A proposta que deverá seguir para debate no Conselho de Ministros, nos próximos dias, propõe a fusão do Fundo de Estradas e da Administração Nacional de Estradas (ANE) na nova entidade a ser criada, neste caso a Autoridade Nacional de Estradas, assim como integração de algumas actividades de segurança rodoviária, actualmente sob responsabilidade do Instituto Nacional dos Transportes Rodoviários (INATRO).
Fontes abalizadas na matéria entendem que a nova entidade passará a ter uma estrutura ainda mais pesada podendo lesar o Estado, numa altura em que se fala de redução de custos no sector público, na medida em que: Os índices de corrupção podem aumentar pois a entidade que contrata e monitora as obras de construção, reabilitação e manutenção de estradas passará a efectuar pagamentos sem auditoria independente, gerando conflito de interesses.
A prática internacional recomenda a separação de funções de execução de obras das funções de gestão financeira e na maioria dos países africanos funciona assim. Esta prática assegura maior transparência e integridade na gestão dos Fundos Públicos. Foi em observância deste postulado que foi instituído o Fundo de Estradas entidade com missão de mobilizar financiamento e a Administração Nacional de Estradas, cuja missão é de executar.
Há um sentimento de que pode se notar ainda, o agravamento da degradação das estradas, pois, se mesmo no cenário actual há problemas sérios de gestão da rede de estradas, atribuindo mais actividades a esta nova instituição há o risco de se perder o foco principal que é a gestão e garantia da transitabilidade segura na rede de estradas.
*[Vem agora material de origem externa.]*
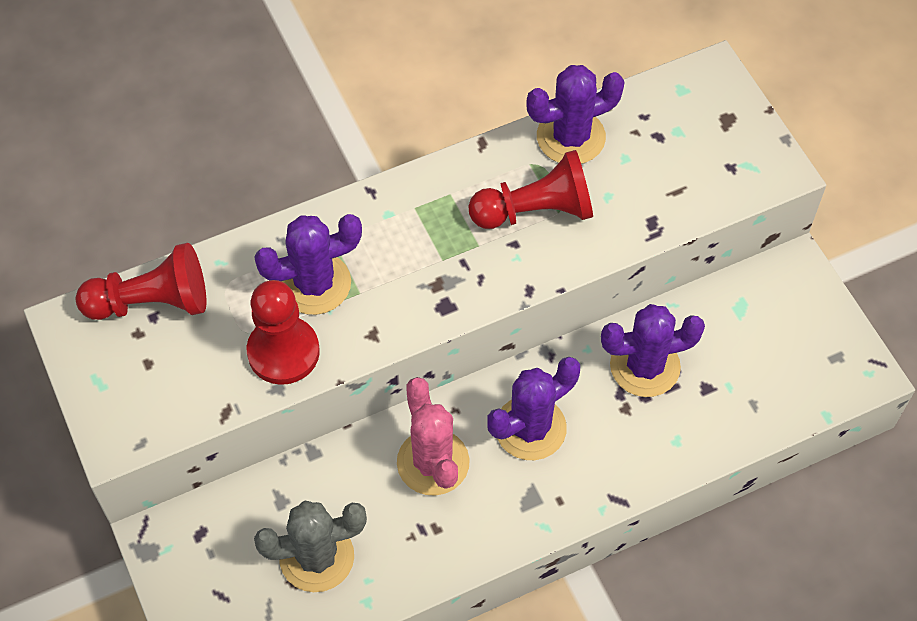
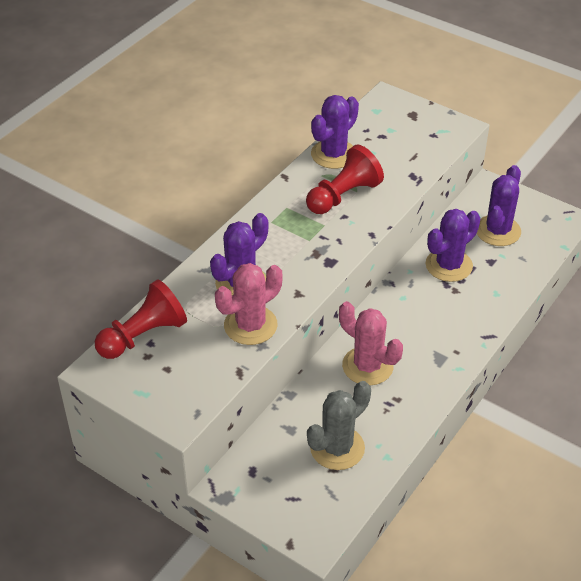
camera: 30 degrees left, 15 degrees down
red pawn [247,280,320,385] -> pink cactus [215,263,282,345]
purple cactus [487,357,580,460] -> purple cactus moved to [477,165,521,246]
Com avanço desta proposta, Moçambique pode ariscar se a perder financiamento externo para estradas, pelo facto de não permitir auditorias aos pagamentos, uma condição sagrada que financiadores não abrem mão.
Fontes próximas do assunto, asseguraram que a proposta não foi feita com base num estudo de base amplamente discutido com os principais intervenientes e não apresenta um plano de transição para a nova instituição, facto que poderá gerar problemas operacionais, perda de rotina e de quadros qualificados.
Alega -se falta de consulta às instituições visadas, aos órgãos colegiais do Ministério dos Transportes e Logística, governos provinciais, instituições do Estado relevantes e parceiros financiadores, o que demonstra uma agenda não muito clara neste processo.